**What you will do**
Report how many lines in the rows below contain the string "only", matching case exactly. Reply with the number alone.

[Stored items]

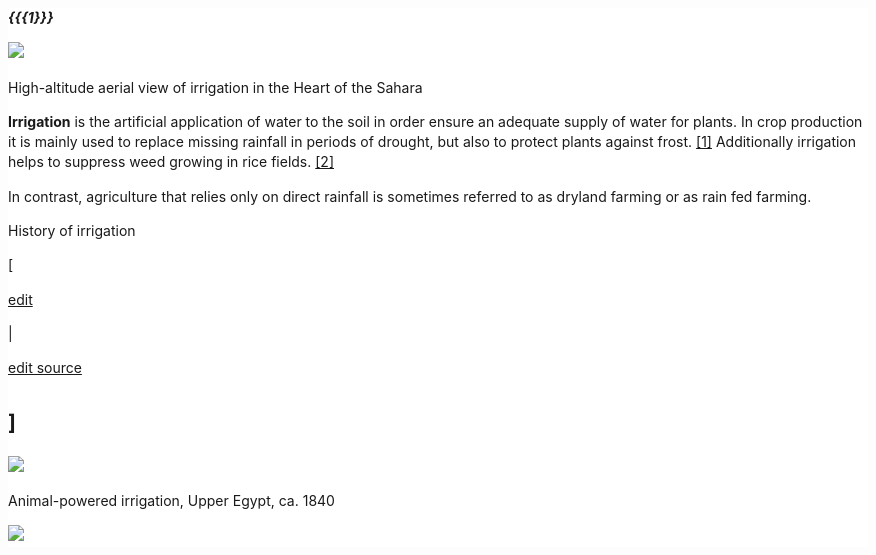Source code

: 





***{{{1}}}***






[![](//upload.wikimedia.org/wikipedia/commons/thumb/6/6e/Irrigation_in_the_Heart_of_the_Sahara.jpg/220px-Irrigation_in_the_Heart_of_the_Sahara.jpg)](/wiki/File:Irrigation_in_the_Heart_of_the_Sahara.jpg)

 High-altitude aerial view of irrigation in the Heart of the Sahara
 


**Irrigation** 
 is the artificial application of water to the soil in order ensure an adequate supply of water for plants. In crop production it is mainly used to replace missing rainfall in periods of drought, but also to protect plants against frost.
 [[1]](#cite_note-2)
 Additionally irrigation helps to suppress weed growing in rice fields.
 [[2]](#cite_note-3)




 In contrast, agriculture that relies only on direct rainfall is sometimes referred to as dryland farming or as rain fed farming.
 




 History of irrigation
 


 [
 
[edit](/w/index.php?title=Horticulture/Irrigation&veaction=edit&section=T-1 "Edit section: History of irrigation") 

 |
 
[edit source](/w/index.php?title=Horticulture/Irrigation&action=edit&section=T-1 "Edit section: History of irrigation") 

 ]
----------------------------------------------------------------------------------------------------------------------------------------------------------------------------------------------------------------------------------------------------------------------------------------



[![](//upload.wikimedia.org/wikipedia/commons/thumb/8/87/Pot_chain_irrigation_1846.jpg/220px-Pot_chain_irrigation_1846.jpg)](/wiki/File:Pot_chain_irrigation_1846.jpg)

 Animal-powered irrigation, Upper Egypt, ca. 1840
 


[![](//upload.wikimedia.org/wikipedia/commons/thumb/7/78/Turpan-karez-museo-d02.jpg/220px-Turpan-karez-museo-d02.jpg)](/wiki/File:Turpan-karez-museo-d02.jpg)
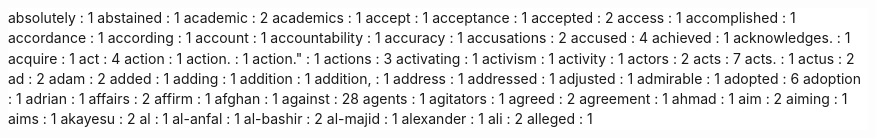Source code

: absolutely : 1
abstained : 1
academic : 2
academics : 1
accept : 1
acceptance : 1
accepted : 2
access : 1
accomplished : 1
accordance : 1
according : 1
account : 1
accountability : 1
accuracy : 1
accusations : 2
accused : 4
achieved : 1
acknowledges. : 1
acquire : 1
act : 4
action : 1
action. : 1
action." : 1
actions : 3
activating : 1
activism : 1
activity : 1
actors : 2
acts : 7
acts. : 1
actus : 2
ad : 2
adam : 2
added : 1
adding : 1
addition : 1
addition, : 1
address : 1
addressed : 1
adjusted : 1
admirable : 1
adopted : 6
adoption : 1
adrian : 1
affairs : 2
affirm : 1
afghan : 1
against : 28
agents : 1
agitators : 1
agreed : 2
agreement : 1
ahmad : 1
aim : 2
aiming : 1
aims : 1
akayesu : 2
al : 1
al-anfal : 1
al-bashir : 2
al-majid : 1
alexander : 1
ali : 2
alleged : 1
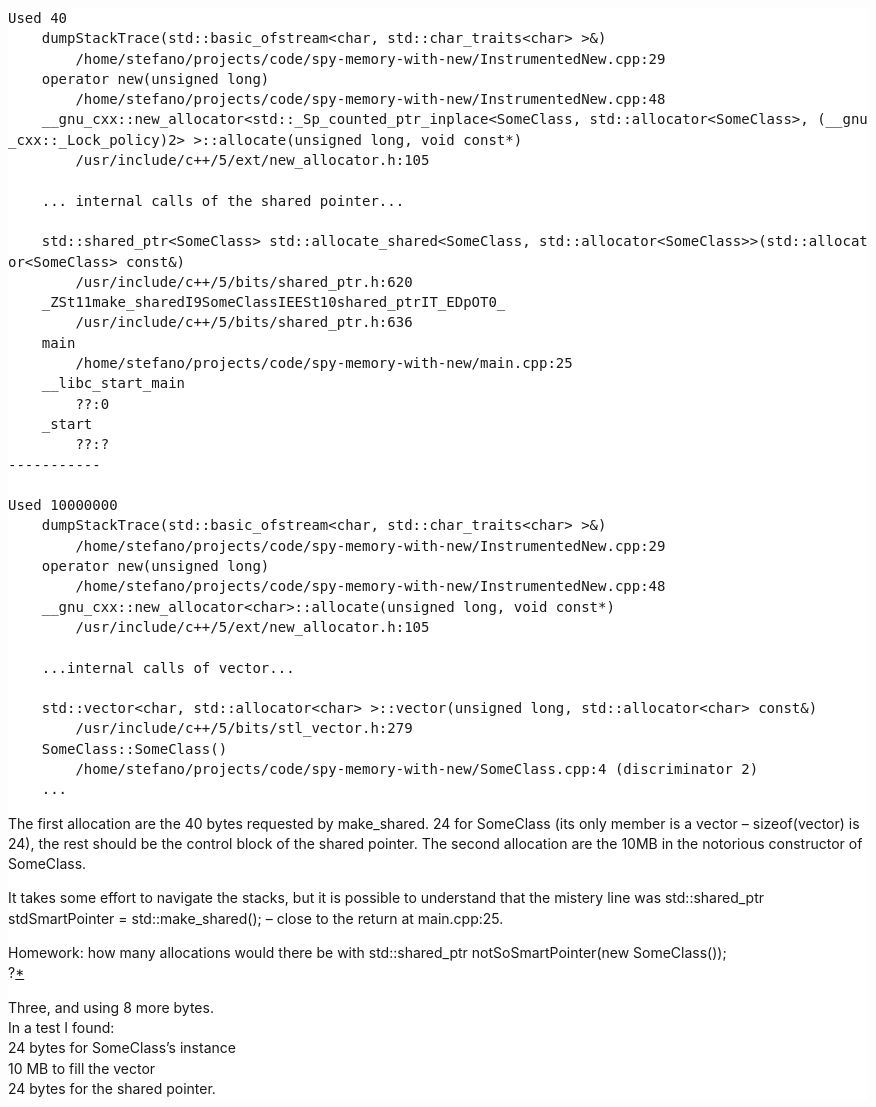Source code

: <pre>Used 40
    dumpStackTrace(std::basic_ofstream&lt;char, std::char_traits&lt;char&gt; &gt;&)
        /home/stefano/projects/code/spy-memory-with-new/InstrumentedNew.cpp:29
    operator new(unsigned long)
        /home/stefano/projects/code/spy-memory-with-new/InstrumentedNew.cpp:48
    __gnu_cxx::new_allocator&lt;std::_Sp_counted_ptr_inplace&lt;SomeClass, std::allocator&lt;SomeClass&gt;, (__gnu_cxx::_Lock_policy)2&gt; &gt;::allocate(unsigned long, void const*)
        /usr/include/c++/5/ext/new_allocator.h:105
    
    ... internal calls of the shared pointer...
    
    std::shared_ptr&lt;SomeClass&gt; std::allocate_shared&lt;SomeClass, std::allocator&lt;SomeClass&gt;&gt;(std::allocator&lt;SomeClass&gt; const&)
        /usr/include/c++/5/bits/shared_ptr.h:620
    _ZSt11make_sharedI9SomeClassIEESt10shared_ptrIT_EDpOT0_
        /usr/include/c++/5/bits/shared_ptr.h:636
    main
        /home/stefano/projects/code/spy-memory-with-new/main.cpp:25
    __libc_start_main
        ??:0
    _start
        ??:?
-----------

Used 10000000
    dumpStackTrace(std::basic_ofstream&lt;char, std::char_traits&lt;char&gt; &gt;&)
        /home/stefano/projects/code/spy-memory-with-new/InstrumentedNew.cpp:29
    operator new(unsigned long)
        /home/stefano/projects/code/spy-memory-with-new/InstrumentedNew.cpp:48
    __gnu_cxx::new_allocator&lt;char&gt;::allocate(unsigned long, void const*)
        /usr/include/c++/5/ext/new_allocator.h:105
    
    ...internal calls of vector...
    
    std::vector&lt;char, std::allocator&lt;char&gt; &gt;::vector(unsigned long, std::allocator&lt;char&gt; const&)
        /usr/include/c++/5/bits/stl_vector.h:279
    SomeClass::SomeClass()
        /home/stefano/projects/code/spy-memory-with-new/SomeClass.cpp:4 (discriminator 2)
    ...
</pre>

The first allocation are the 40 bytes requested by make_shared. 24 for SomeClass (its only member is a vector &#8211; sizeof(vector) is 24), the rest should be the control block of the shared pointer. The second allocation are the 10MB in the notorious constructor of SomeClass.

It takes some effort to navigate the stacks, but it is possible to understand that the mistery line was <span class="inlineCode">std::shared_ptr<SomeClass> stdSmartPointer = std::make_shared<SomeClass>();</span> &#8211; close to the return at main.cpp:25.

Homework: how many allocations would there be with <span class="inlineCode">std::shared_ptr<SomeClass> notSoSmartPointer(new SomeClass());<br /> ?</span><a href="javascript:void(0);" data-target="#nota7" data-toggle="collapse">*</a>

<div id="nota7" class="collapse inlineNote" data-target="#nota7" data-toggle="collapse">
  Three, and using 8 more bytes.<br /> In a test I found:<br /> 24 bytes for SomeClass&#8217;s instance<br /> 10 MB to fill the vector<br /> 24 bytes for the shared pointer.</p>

**Finished exercise**
2